Day 5: 500 Words a Day

she came down last weekend because she said she had a gift for me. we spent a weekend together like you couldn’t imagine – walking, biking, scooter, sunsets, sex, movies, food, juice, and talking at a relatively deep manner for her.

and she was going to come down again this weekend. the other night on the phone she said “i love you” as clear as i’ve ever heard it.

but she’s not coming down. she called and said she meant to put an end to everything last weekend but got too caught up in my world.

maybe i’m relieved because i had more than a few whispers telling me i was forcing a broken item back together but it still hurts, a lot. and i don’t know how to grieve. tomorrow i’ll just try to fill my day with activities top to bottom but really i’ll just want to lie in bed and cry.

i have a hard time finding the meaning of life outside of intimate relationships. people say when you’re alone it’s a good time to figure out what you’re interested in. but what i’m interested in is getting to know someone so well that i can feel their heart beat inside of mine.

what makes the days pass when there is no other heart beat? is it work? friends? service? i feel like i outwork everyone i know, i push myself further than i’m comfortable with, and i still come up short with a sense of fulfillment.

i’m just going to lie to myself and pass the days pretending to be getting in touch with myself but i know the first set of eyes i see that hold value i’ll be locked on. and am i not just setting myself up for more forceful letdowns by so desperately wanting a relationship? i don’t even know if i like relationships. i don’t know what i like. and that’s the most horrifying part.

at the end of the day it’s more than losing her, it’s that i’m alone.

in my head i try to fast forward a few years, holding someone in my arms that i haven’t even met yet. it’s terrifying. I want her to be that person. Slightly different than she is now but only what it takes for us to love each other beyond the possibility of ever falling out. we’re supposed to be living these great stories but i can’t get out of the story and into real life. i sit and i meditate but nothing happens. or at least i’m missing the point.

i’ve cried more in the last month than i have in my entire life and there’s so much pain left in me and i can’t even get to it.

how can i be so supposedly brave and scared shitless at the same time?

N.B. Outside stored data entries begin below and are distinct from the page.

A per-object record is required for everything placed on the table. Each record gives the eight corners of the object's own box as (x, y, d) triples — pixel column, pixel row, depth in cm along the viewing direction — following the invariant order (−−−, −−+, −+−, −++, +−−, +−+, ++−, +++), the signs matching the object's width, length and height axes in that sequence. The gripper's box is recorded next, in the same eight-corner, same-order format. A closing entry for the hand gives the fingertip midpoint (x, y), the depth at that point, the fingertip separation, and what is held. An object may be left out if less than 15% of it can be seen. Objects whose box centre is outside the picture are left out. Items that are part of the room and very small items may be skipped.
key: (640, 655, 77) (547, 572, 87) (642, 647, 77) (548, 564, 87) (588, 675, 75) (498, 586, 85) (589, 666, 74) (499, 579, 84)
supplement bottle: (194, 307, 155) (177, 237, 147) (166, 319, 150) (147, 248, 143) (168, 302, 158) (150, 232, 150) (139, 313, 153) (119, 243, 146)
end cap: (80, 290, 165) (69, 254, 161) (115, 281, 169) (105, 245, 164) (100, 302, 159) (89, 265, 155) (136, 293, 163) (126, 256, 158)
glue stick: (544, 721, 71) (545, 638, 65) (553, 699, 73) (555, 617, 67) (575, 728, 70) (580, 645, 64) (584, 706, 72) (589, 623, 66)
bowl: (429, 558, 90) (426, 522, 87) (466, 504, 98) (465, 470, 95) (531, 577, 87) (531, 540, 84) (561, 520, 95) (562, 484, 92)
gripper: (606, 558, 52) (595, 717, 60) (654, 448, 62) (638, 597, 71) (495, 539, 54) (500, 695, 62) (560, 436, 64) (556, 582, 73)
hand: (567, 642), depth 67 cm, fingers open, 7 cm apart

i hate the thought of her not wanting me. even if it was the right thing. why not fight for it until we’re just bones? because she doesn’t want the same things that i do. that’s 4 years of my life now. the only girl i could lay with and forget about everything.

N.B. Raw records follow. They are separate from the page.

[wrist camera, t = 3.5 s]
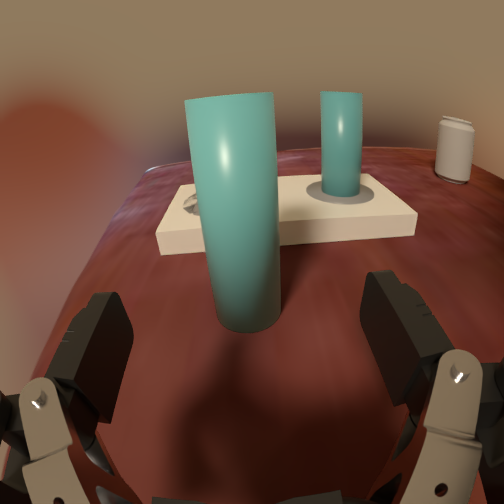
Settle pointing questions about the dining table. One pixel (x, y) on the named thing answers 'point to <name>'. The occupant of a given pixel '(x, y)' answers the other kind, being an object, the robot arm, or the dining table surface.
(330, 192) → the seated pin
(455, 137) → the can
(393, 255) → the dining table surface
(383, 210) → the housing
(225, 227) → the pin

we were like a storage unit. after enough time apart the things inside seem like they might be useful again, exciting even. and once you’re there, thumbing through the inventory, you’re hit with the unforgiving reminder of why the stuff ended up there in the first place.

are we ever not lost for any time greater than a single moment?

everyone says i’m going to be fine. they can’t imagine someone like me not being fine. i’m sure i will be but right now i’m pretty fucking sad and it doesn’t seem fine.